# Task instructions
Verbatim copy, images excluded: write out each record shown below.

# Data extracts
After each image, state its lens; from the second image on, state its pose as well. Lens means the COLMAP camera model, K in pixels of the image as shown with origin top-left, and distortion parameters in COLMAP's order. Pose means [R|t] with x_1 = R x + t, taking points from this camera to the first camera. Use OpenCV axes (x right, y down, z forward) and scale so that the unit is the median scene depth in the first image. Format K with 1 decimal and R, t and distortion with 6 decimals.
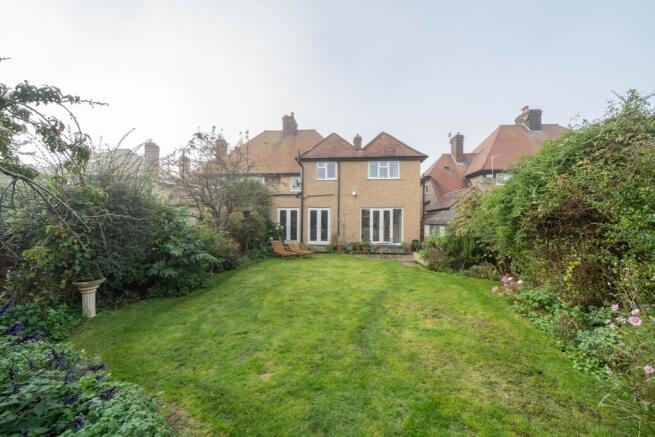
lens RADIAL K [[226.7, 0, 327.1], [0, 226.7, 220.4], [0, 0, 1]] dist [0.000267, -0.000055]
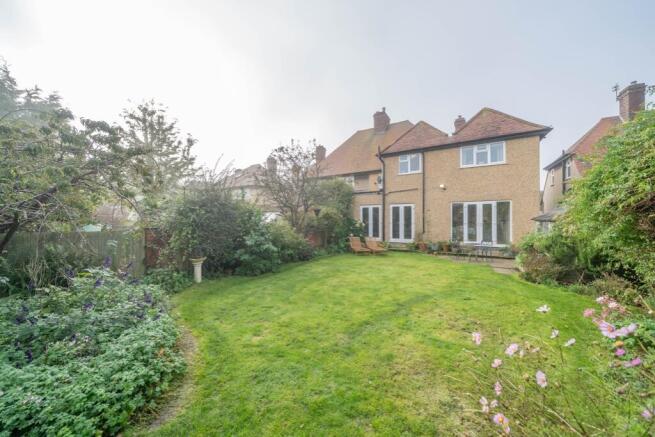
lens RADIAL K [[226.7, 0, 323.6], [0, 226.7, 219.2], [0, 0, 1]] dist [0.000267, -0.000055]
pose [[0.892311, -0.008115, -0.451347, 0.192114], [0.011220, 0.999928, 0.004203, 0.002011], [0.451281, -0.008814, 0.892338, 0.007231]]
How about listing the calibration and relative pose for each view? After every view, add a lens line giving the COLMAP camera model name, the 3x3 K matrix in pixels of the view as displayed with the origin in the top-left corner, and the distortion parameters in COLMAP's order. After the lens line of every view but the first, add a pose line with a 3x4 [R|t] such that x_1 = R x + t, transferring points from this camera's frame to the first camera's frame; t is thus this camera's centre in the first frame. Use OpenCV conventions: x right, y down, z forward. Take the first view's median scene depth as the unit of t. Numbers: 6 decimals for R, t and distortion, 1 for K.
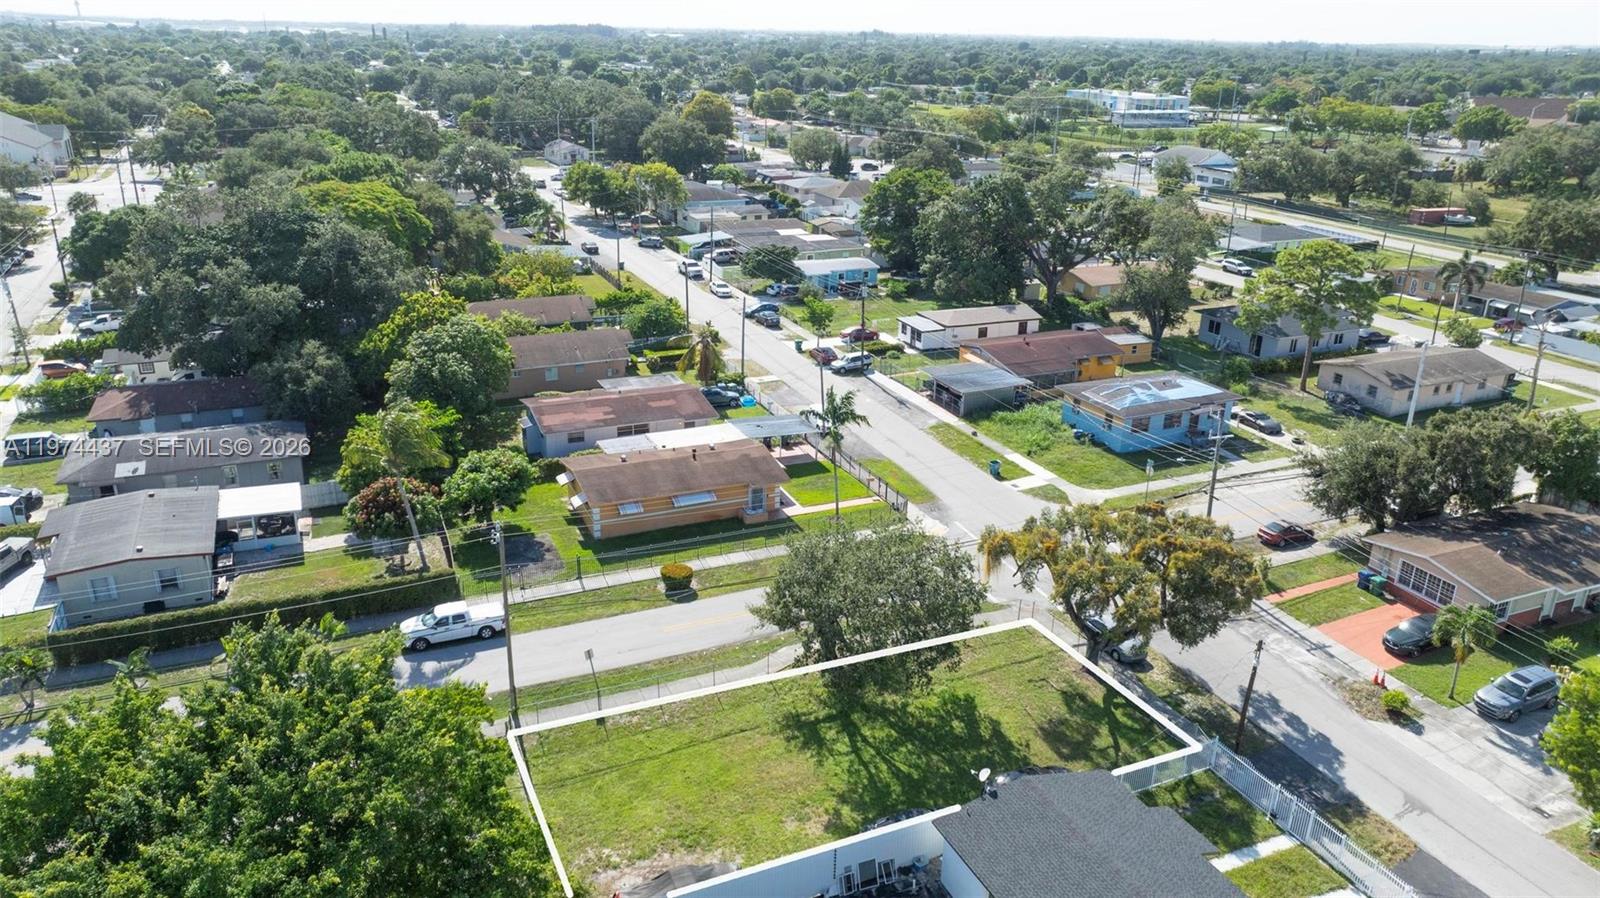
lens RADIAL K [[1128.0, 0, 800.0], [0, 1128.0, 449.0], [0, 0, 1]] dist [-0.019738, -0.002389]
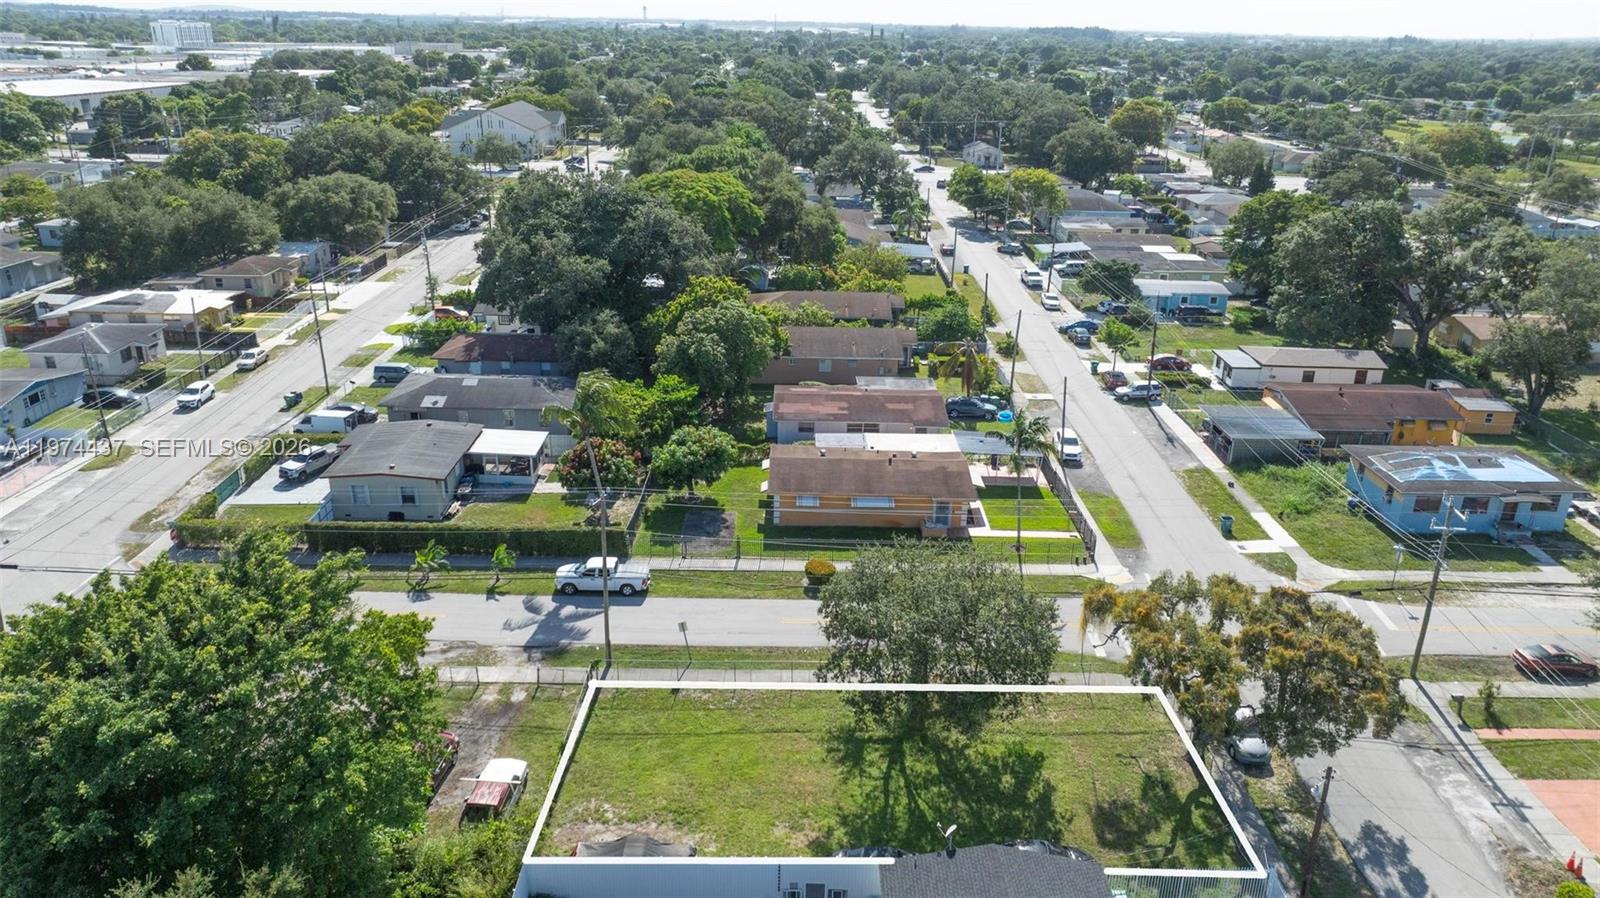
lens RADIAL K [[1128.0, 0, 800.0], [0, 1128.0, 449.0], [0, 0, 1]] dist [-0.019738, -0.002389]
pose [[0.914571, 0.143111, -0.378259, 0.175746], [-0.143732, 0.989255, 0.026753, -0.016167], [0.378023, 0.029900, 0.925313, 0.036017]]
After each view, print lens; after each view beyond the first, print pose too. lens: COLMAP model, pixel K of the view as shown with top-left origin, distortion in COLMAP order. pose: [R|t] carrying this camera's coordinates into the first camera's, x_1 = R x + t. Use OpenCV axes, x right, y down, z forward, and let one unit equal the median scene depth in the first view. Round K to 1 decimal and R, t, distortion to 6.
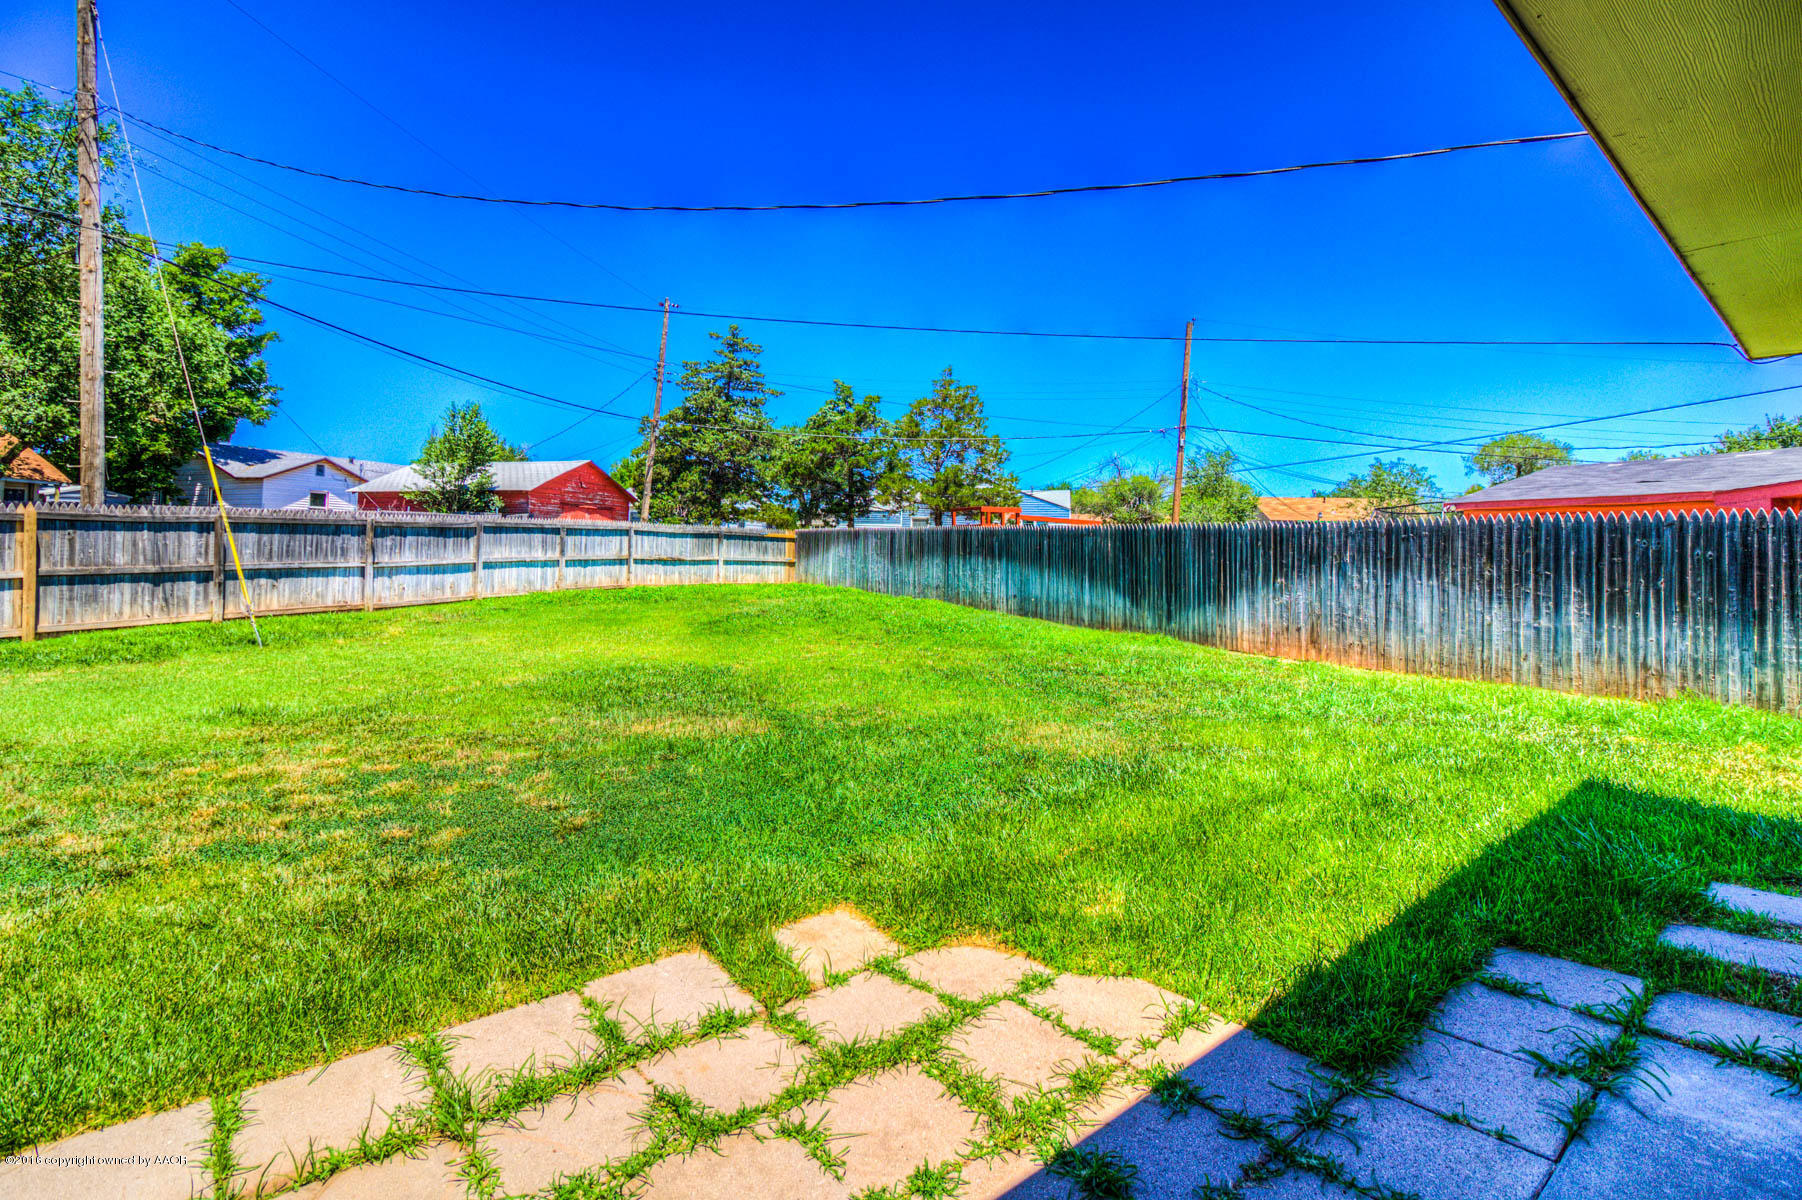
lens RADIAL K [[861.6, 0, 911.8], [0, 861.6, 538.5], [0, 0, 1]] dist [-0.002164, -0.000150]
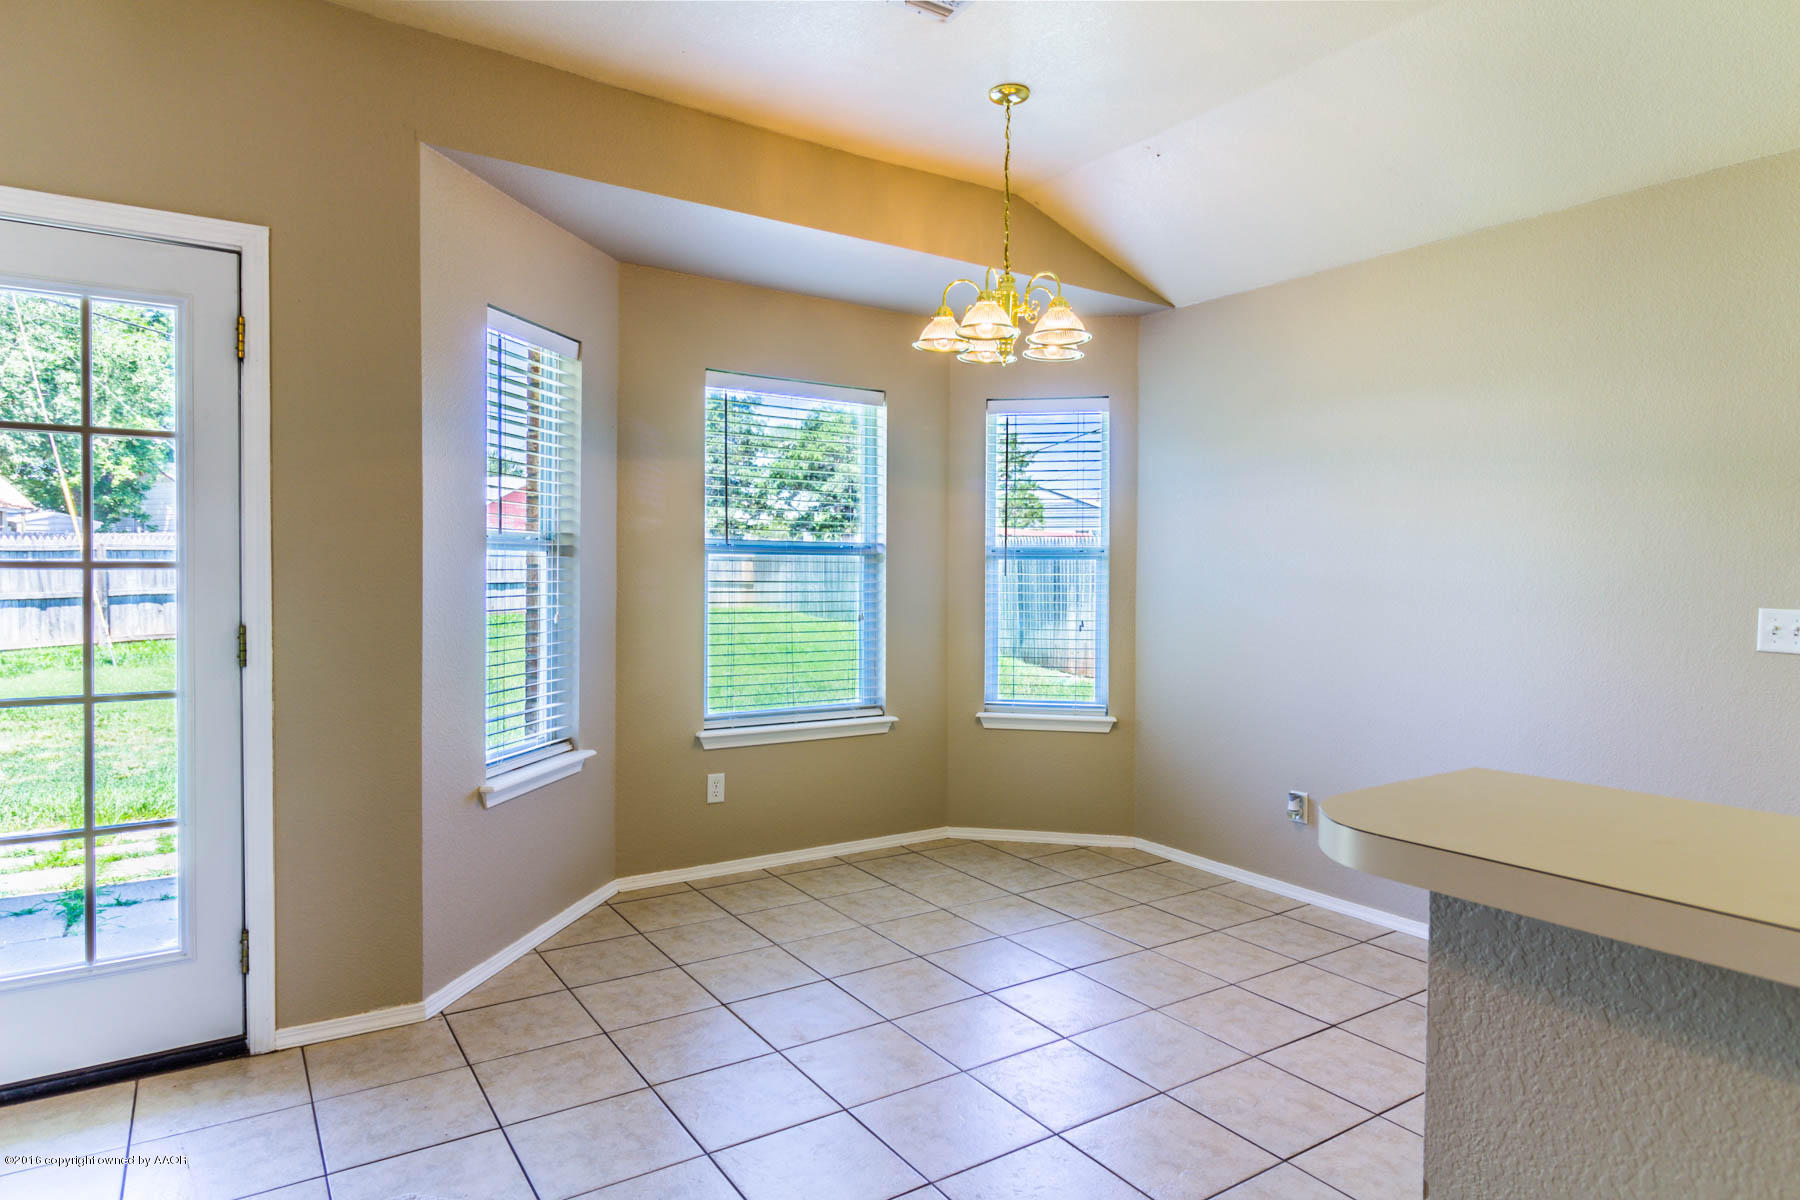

# Solution to the problem
After each image, state its lens; from the second image on, state its pose as well. Lens means the COLMAP camera model, K in pixels of the image as shown with origin top-left, and distortion parameters in COLMAP's order. Pose means [R|t] with x_1 = R x + t, taking points from this camera to the first camera. Use OpenCV axes (x right, y down, z forward) and scale so that the unit is the median scene depth in the first image. Format K with 1 decimal and R, t and distortion with 6 decimals.
lens RADIAL K [[226.7, 0, 327.1], [0, 226.7, 220.4], [0, 0, 1]] dist [0.000267, -0.000055]
lens RADIAL K [[226.7, 0, 323.6], [0, 226.7, 219.2], [0, 0, 1]] dist [0.000267, -0.000055]
pose [[0.892311, -0.008115, -0.451347, 0.192114], [0.011220, 0.999928, 0.004203, 0.002011], [0.451281, -0.008814, 0.892338, 0.007231]]
How about listing the calibration and relative pose for each view? After every view, add a lens line giving the COLMAP camera model name, the 3x3 K matrix in pixels of the view as displayed with the origin in the top-left corner, and the distortion parameters in COLMAP's order. After the lens line of every view but the first, add a pose line with a 3x4 [R|t] such that x_1 = R x + t, transferring points from this camera's frame to the first camera's frame; t is thus this camera's centre in the first frame. Use OpenCV conventions: x right, y down, z forward. Take the first view's median scene depth as the unit of t. Numbers: 6 decimals for R, t and distortion, 1 for K.
lens RADIAL K [[1128.0, 0, 800.0], [0, 1128.0, 449.0], [0, 0, 1]] dist [-0.019738, -0.002389]
lens RADIAL K [[1128.0, 0, 800.0], [0, 1128.0, 449.0], [0, 0, 1]] dist [-0.019738, -0.002389]
pose [[0.914571, 0.143111, -0.378259, 0.175746], [-0.143732, 0.989255, 0.026753, -0.016167], [0.378023, 0.029900, 0.925313, 0.036017]]
After each view, print lens; after each view beyond the first, print pose too. lens: COLMAP model, pixel K of the view as shown with top-left origin, distortion in COLMAP order. pose: [R|t] carrying this camera's coordinates into the first camera's, x_1 = R x + t. Use OpenCV axes, x right, y down, z forward, and let one unit equal the median scene depth in the first view. Round K to 1 decimal and R, t, distortion to 6.
lens RADIAL K [[861.6, 0, 911.8], [0, 861.6, 538.5], [0, 0, 1]] dist [-0.002164, -0.000150]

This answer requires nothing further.